Traguardo tagliato a braccia alzate
Gli innumerevoli personaggi e le tante sottotrame contribuiscono al fascino del romanzo di Laurent Binet, che riempie con robusta immaginazione qualche vuoto degli eventi storici, e diventa sempre più labirintico quanto più si va avanti, con cospirazioni e trame politiche che trovano terreno fertile nella Firenze dell’epoca, che aveva un peso nello scacchiere europeo.
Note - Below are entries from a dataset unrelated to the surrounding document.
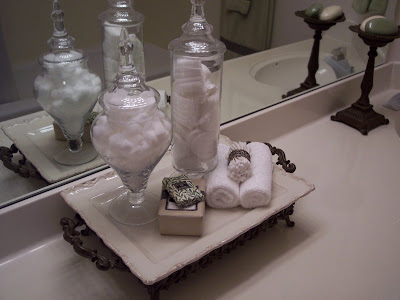
You are a GUI agent. You are given a task and a screenshot of the screen. Output one action in this format:
    pyautogui.click(x=<x>, y=<y>)
    Task: Click on the mirror reflection of green and brown towel
    The height and width of the screenshot is (300, 400).
    Given the screenshot: What is the action you would take?
    pyautogui.click(x=242, y=12)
L’autore francese si esalta scrivendo di complotti, opportunismi, trappole, dispute: il traguardo del romanzo è molto ambizioso, va ben oltre la messa in scena di un esercizio di stile, e Binet lo taglia a braccia alzate e in scioltezza, riuscendo anche a farne un volume di taglio politico (di potere religioso contro potere temporale, of course), sociale, di rivendicazione femminista ante-litteram, di riflessione sullo stato dell’arte (nudità ed eventuali blasfemie sono al centro del dibattito del tempo sulla pittura e su altre forme artistiche) e su una novità, quella della prospettiva – ci risiamo – e quindi della profondità e, in un certo senso, dell’infinito. O, almeno, così lascia intendere Michelangelo in persona nella fiction di Laurent Binet. Ancora una volta originale e coraggioso, uno di quegli autori su cui continuare a puntare al di là dei risvolti commerciali, dei dati di vendita; se si ha una certa idea di editoria – pazienza, costanza, coerenza – che è anche quella della Nave di Teseo, avere in catalogo scrittori di valore è il primo successo. Tutto il resto, poi, verrà da sé.